Anti-Semitic attacks nearly doubled in France in the first seven months of 2014, the country's main Jewish group said Thursday.

A total of 529 anti-Semitic actions or threats were registered up to the end of July, against 276 for the same period last year, the Council of Jewish Institutions in France (CRIF) said, citing figures gleaned from the French Interior Ministry.

The acts included violence against individuals, arson and vandalism, and "exacerbate the growing unease that oppresses Jews in France each day and overshadows their future", CRIF said in a statement.

Yet more worrying, the group added, is the appearance of new forms of violence against Jews - including attacks by organized gangs and the targeting of synagogues, as well as acts of vandalism against Jewish businesses and planned terrorist attacks.

Meanwhile in the UK, the Community Security Trust (CST) anti-Semitism watchdog group reports 302 anti-Semitic incidents in July alone, making a whopping 400% increase over the same month last year.

The flames of British anti-Israel sentiment fanned by the government itself during Operation Protective Edge, with threats to cut 12 arms export licenses with Israel over the fighting against the terrorist group Hamas.

Likewise, radical left-wing British MP George Galloway infamously declared his city of Bradford in northern England "Israeli free."

Back in France, last week the French office of the Jewish Agency for Israel revealed that France was leading the world in aliyah (immigration) to Israel, the first time it has held that position. 

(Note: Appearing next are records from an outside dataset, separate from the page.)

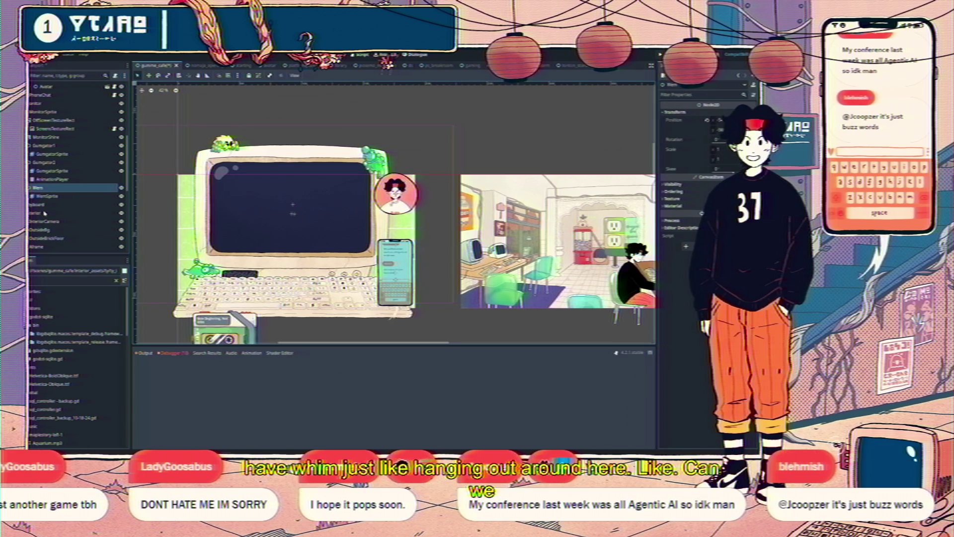
scroll(60, 216, down, 5)
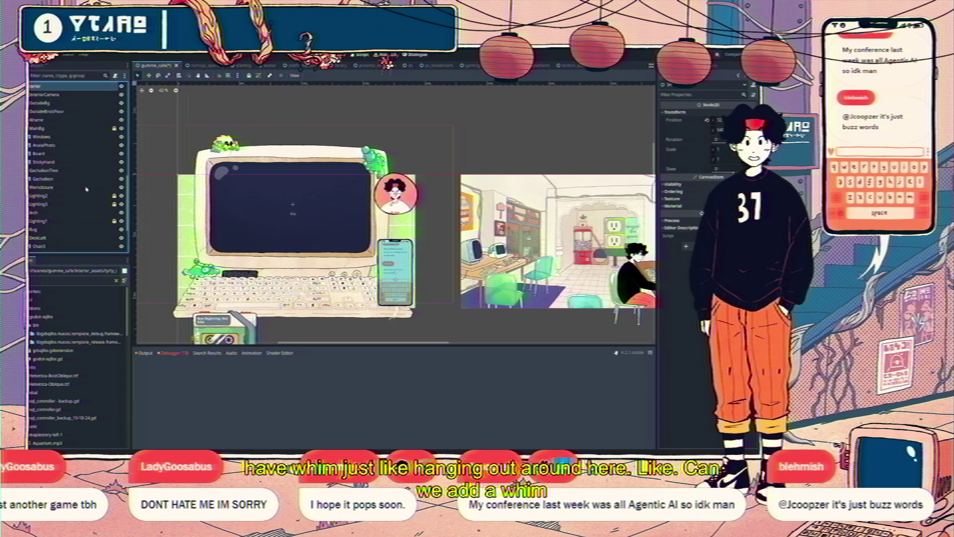
key(f)
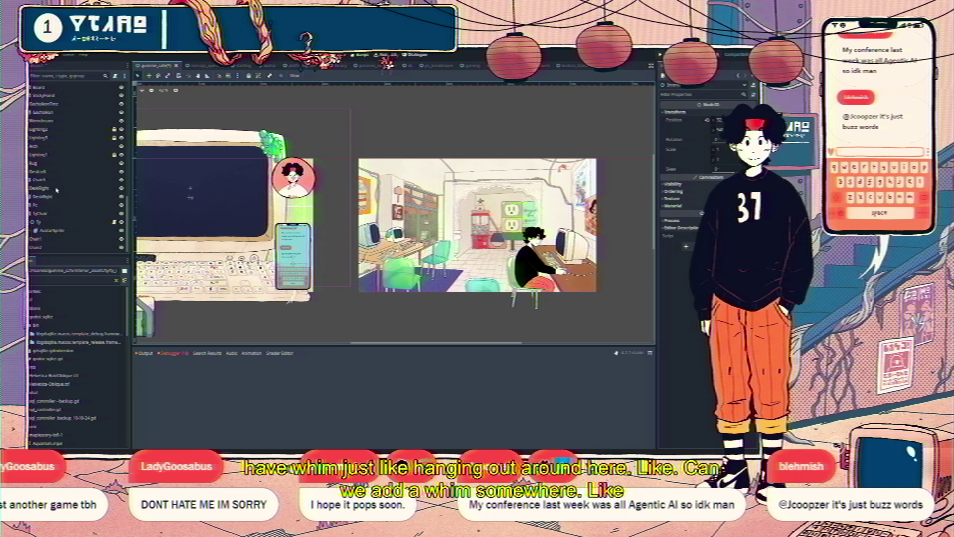
key(ctrl+v)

In reporting the figures the Jewish Agency cited a "climate of anti-Semitism that is losing its taboo," and added "in the Western or free world, we've never seen one percent of the Jewish community emigrating to Israel."

Indeed, a full 1% of France's 500,000-600,000 Jews are on pace to make aliyah in 2014. France's Jewish population is the third largest in the world after Israel and the United Stated.

France is also home to Europe's largest Muslim community, assessed at roughly five million, which has been a large source of the anti-Semitic violence in that country.

The attacks in France include the murders of a rabbi and three Jewish children by an Al-Qaeda inspired gunman Mohammed Merah in 2012 in the southern city of Toulouse.

The anti-Semitism has flared particularly intensely during Operation Protective Edge, with violent protests in Paris. In a similar incident, hundreds of Muslim extremists attacked a major synagogue in Paris, provoking clashes with Jewish youths who rushed to defend the site and worshippers trapped inside.

A World Zionist Organization study in August found that the number of anti-Semitic incidents in the world jumped 383% in July as compared to the same month the previous year, with Europe showing a 436% increase.